交通事故と破産事件②

1 はじめに

交通事故の被害に遭われた方は、正当な損害賠償金を獲得するために、相手方の保険会社と示談交渉するのが通例です。

しかし、これはあくまで一般的なケースを想定したものです。

相手方が、任意保険に加入していない場合、この前提が崩れます。

無保険の場合については、当ホームページで簡単に概要をご説明しています。

強制保険と言われる自賠責や、政府保証事業については、いわば1階部分となります。

そのため、ご自身が人身傷害保険に加入していなかったり、適用対象外の事故の場合、相手方から直接、2階部分(本来は任意保険会社から支払ってもらう部分)について回収しなければなりません。

2 加害者に支払能力がない場合

事故がさほど大きいものではなく、2階部分が多額にならなければ、加害者が手出しをして支払うことができるかもしれません。

しかし、重度の後遺障害が残存したり、死亡事故の場合はどうなるでしょうか。

賠償額も高額になるため、加害者が支払うことができないという状況もありえます。

その場合、長期の分割払いの提案があったり、破産申し立てをされてしまう可能性があります。

3 加害者が破産するとどうなるか

加害者が破産の申し立てを行った場合、破産手続の中では、交通事故の被害者の損害賠償請求権は、破産債権という扱いになります。

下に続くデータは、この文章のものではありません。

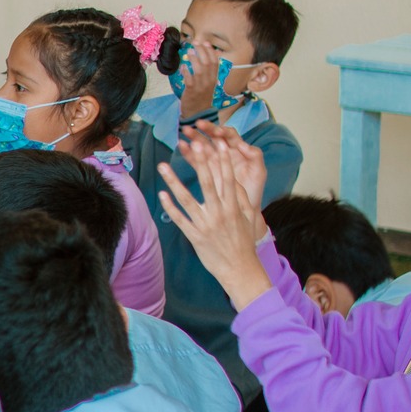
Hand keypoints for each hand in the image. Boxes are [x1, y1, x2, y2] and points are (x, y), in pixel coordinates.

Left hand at [156, 139, 270, 309]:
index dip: (222, 159)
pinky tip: (161, 194)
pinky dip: (170, 207)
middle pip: (208, 183)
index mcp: (234, 206)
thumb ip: (242, 198)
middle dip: (201, 163)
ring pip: (188, 199)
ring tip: (162, 166)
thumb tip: (235, 180)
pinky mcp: (195, 236)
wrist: (240, 269)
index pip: (227, 177)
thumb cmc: (244, 242)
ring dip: (174, 182)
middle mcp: (220, 212)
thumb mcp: (248, 217)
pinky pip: (180, 220)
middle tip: (193, 144)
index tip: (216, 143)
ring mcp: (206, 224)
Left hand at [177, 37, 221, 119]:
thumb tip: (202, 57)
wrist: (198, 113)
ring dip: (194, 58)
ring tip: (189, 51)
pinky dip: (186, 71)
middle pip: (208, 63)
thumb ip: (207, 72)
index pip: (215, 62)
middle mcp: (209, 82)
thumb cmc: (201, 97)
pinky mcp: (192, 92)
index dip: (210, 51)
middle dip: (202, 51)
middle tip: (195, 42)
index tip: (205, 42)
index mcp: (214, 79)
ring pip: (199, 70)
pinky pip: (189, 80)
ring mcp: (201, 87)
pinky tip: (183, 66)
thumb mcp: (208, 84)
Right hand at [185, 121, 266, 206]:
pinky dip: (189, 153)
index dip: (223, 132)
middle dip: (205, 130)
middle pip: (214, 137)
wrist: (245, 207)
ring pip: (203, 146)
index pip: (230, 135)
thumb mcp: (259, 172)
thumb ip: (255, 156)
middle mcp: (226, 152)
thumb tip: (243, 145)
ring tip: (185, 132)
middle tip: (196, 125)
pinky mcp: (206, 170)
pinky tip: (181, 147)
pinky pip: (196, 159)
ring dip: (194, 138)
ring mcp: (215, 161)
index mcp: (239, 150)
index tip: (216, 132)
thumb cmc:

破産した加害者に、債権者に配当できるような資産があれば、それをお金に換えた後に金銭の形で配当されます。しかし、配当率は低く、少額になるのがほとんどです。そもそも、配当できるような資産が無ければ、それも見込めません。

その後、加害者が、免責決定を受けると、原則として債務はチャラになってしまいます。

交通事故の被害者の方から見れば、まさに泣き寝入りです。

しかし、破産法では、以下の場合には非免責債権として扱われています。

① 悪意で加えた不法行為

② 故意又は重大な過失により加えた人の生命又は身体を害する不法行為に基づく損害賠償請求権

①についてですが、「悪意」とは、単なる故意ではなく、「不正に他人を害する意思ないし積極的な害意」を意味するとされています。

交通事故の場合でいえば、被害者に保険金をかけて、あえてひき殺すような、著しく悪質なケースが想定されます。

②についてですが、まず「生命身体に対する」とされているため、物損は対象外です。物損は、悪意がない限りは全て免責されます。

また、「重大な過失」とは、「故意に匹敵するほどの著しい注意義務違反」を指します。

具体的には酒酔い、無免許、危険運転致死傷罪に該当する危険運転などの場合が想定されます。また、他にも、事故の具体的な態様によっては、重大な過失と認定される可能性があります。

一方、重過失とまではいえない通常の過失、不注意により生じた生命または身体を害した場合の損害賠償請求権は含まれませんので、自己破産により免責されます。

以上については、明確な基準があるわけではありませんので、最終的には、当該事故の態様から、ケースバイケースの判断となると思います。

4 まとめ

相手方が任意保険に加入しておらず、相手方から直接、賠償金を回収しなければならない場合には、以上の点にも注意して対応しなければなりません。

お困りの場合には、是非、上山法律事務所にご相談ください。

なお、任意保険に加入している交通事故の加害者が破産した場合には、任意保険は、直接、被害者に支払いを行うことになっているようです。先日、当事務所で破産管財人として対応したケースでも、任意保険会社はそのように対応していました。